Even splits mean running each mile (or km) at the same pace throughout the race. If your target marathon time is 4:00:00, every mile would be 9:09. In practice, perfect even splits are rare due to hills, aid stations, and fatigue, but aiming for even splits is a solid baseline strategy.
Negative splits mean running the second half of the race faster than the first half. This is widely considered the optimal racing strategy. It requires discipline to hold back early when you feel fresh. The benefit is that you avoid the severe pace decay that comes from starting too fast.
Adrenaline, race-day excitement, and a lack of pacing discipline cause most runners to start too fast. The early miles feel easy, so they outpace their plan. This leads to glycogen depletion and lactate accumulation by the halfway point, causing significant slowdown. Studies show 60–70% of marathon finishers positive split.
A 1–3% negative split is optimal. This means the second half is 1–3% faster than the first half. For a 4-hour marathon, that's a 2:01–2:02 first half and 1:58–1:59 second half — a difference of about 2–4 minutes. More than 5% negative split suggests you were too conservative early.
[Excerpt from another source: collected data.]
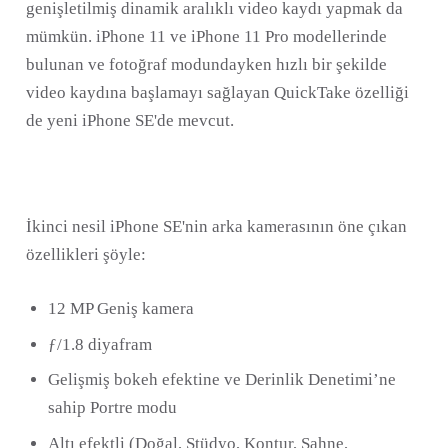
genişletilmiş dinamik aralıklı video kaydı yapmak da
mümkün. iPhone 11 ve iPhone 11 Pro modellerinde
bulunan ve fotoğraf modundayken hızlı bir şekilde
video kaydına başlamayı sağlayan QuickTake özelliği
de yeni iPhone SE'de mevcut.
İkinci nesil iPhone SE'nin arka kamerasının öne çıkan
özellikleri şöyle:
12 MP Geniş kamera
ƒ/1.8 diyafram
Gelişmiş bokeh efektine ve Derinlik Denetimi’ne
sahip Portre modu
Altı efektli (Doğal, Stüdyo, Kontur, Sahne,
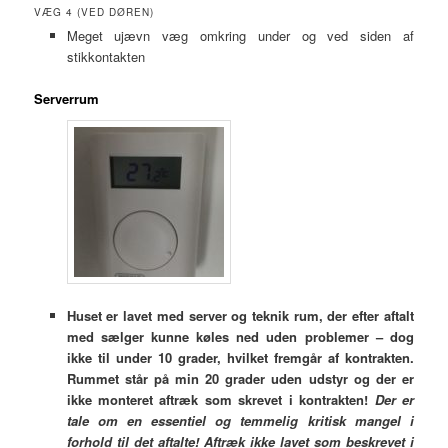
VÆG 4 (VED DØREN)
Meget ujævn væg omkring under og ved siden af
stikkontakten
Serverrum
Huset er lavet med server og teknik rum, der efter aftalt
med sælger kunne køles ned uden problemer – dog
ikke til under 10 grader, hvilket fremgår af kontrakten.
Rummet står på min 20 grader uden udstyr og der er
ikke monteret aftræk som skrevet i kontrakten!
Der er
tale om en essentiel og temmelig kritisk mangel i
forhold til det aftalte! Aftræk ikke lavet som beskrevet i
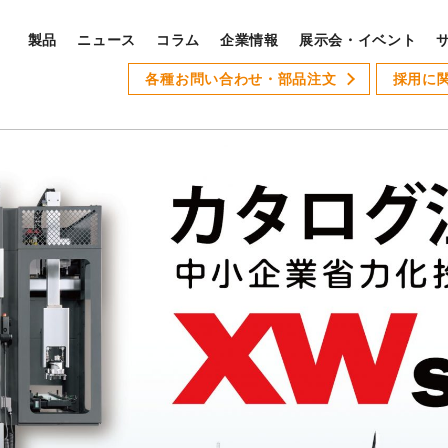
製品
ニュース
コラム
企業情報
展示会・イベント
PRODUCTS
各種お問い合わせ・部品注文
採用に
S
製品ラインナップ
サ
全製品ラインナップ
Xseries
AT-1
GSLseries
GANG TYPE series
XWseries
XDseries
採
XYseries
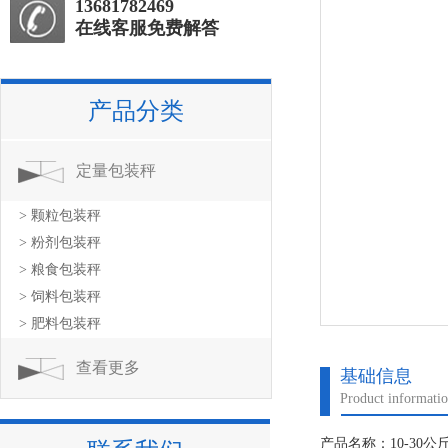
13681782469
在线客服免费解答
产品分类
定量包装秤
> 颗粒包装秤
> 粉剂包装秤
> 粮食包装秤
> 饲料包装秤
> 肥料包装秤
查看更多
基础信息
Product informati
产品名称：10-30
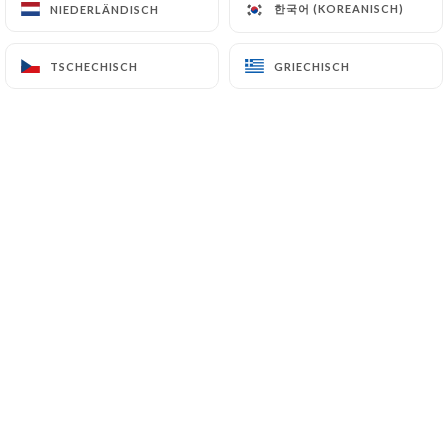
한국어 (KOREANISCH)
한국어 (KOREANISCH)
NIEDERLÄNDISCH
NIEDERLÄNDISCH
TSCHECHISCH
TSCHECHISCH
GRIECHISCH
GRIECHISCH
Bienvenue Au Ti Breizh, où chaque plat
est une œuvre d'art. Niché au cœur de
Colombes, notre restaurant est le lieu
idéal pour savourer des créations
gastronomiques uniques dans une
ambiance chaleureuse et élégante.
Explorez notre menu soigneusement
élaboré, des entrées exquises aux
desserts décadents.
Chaque plat est préparé avec des
ingrédients frais et locaux pour
garantir une qualité exceptionnelle.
Yes. Uphill miles naturally take longer, and downhill miles are faster. Adjust your target splits using the rule of thumb: add 15–20 seconds per mile for each 1% average gradient gain, and subtract 8–10 seconds for each 1% descent. Aim for consistent effort, not consistent pace, on hilly courses.
Do “pace runs” during training: run 4–8 miles at your exact target race pace. Use a GPS watch to check each mile split. Once comfortable at race pace, practice negative-split long runs by running the last third of your long run 10–15 seconds per mile faster than the first two-thirds.